Au lieu de s’essouffler, le mouvement lancé le 7 juillet prend de l’ampleur. Et malgré les interpellations, les militantes continuent à suivre chaque déplacement du ministre de l’Intérieur. Dernier geste en date: l’association «Pourvoir féministe» a dénoncé officiellement le conflit d’intérêts auprès de la Haute Autorité pour la transparence de la vie publique. Car Gérald Darmanin est bien devenu ministre de tutelle des officiers de la police judiciaire… chargés d’enquêter sur lui. Il a eu beau se fendre d’une lettre de déport – demandant qu’aucune information en lien avec la procédure ne lui soit transmise –, la situation reste parfaitement inacceptable.
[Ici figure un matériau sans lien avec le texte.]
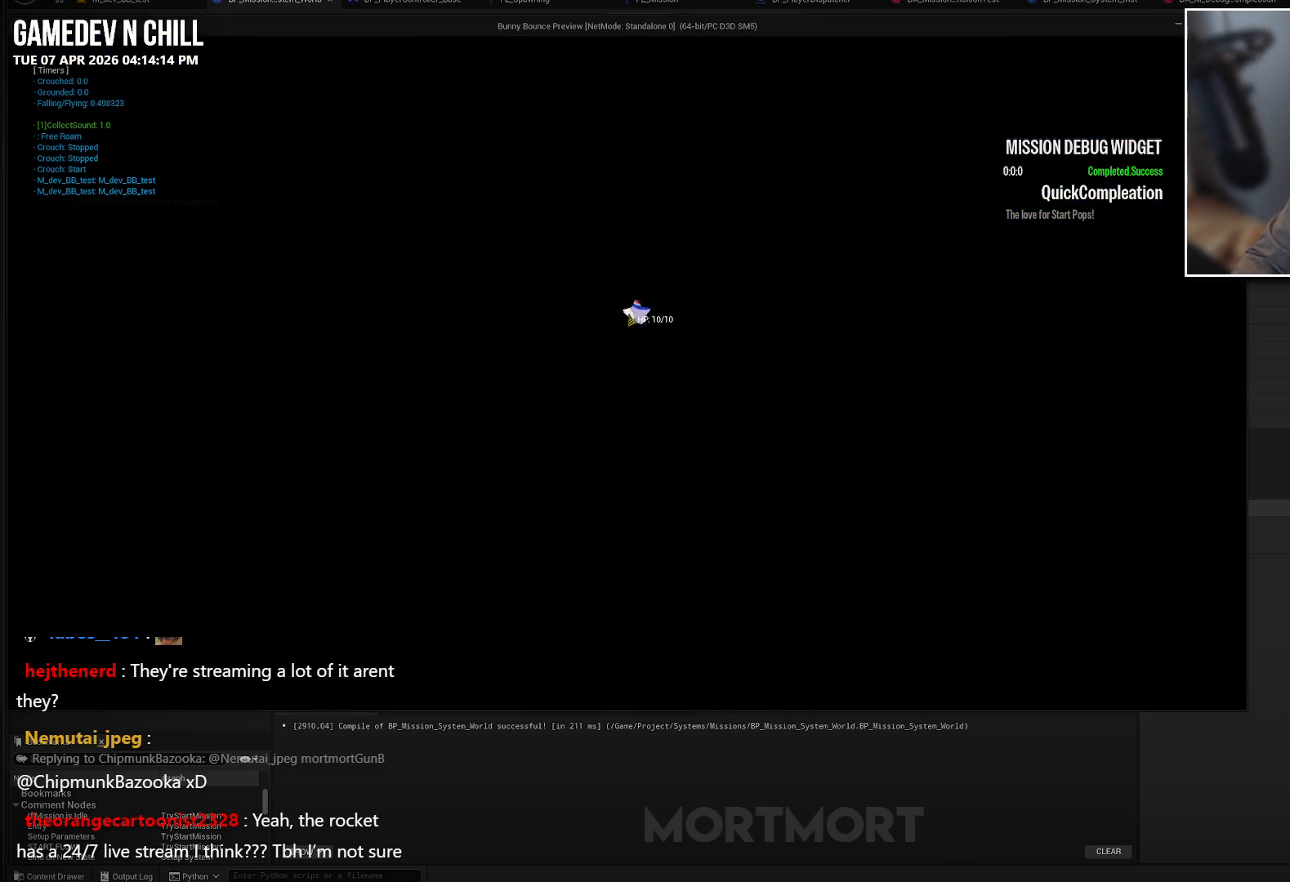
{"buttons": [], "left_stick": "down-right", "right_stick": "center", "events": []}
A noter que ses avocats ne nient pas les faits, mais leur qualification pénale. Quant aux associations féministes, elles peineront sans doute à poursuivre la mise en question du fonctionnement de la justice et de la police, élément clé de la lutte contre les violences sexistes.
Acculé par la mobilisation citoyenne, le président s’est flatté d’avoir cadré l’affaire dans une discussion «d’homme à homme» (sic). Cette manifestation de morgue patriarcale aura plutôt entretenu la mobilisation: les citoyen-ne-s n’ont que faire de tels arrangements «privés», seul compte un espace public où les règles sont les mêmes pour toutes et tous.
Si le choix du président enflamme pareillement la colère et jusque dans les rangs de la droite c’est, enfin, en raison du signal désastreux envoyé à la population. Si les malversations financières, les détournements de fonds ou la corruption mènent des politiciens vers la sortie, Darmanin et Dupond-Moretti, eux, ont été élevés à deux postes très puissants car la violence sexuelle (viol, harcèlement, corruption sexuelle, atteintes verbales) n’est toujours pas un crime comme les autres. Le temps où les «droits des femmes» étaient qualifiés de «grande cause du quinquennat» n’est pas si lointain, mais il est bel et bien révolu.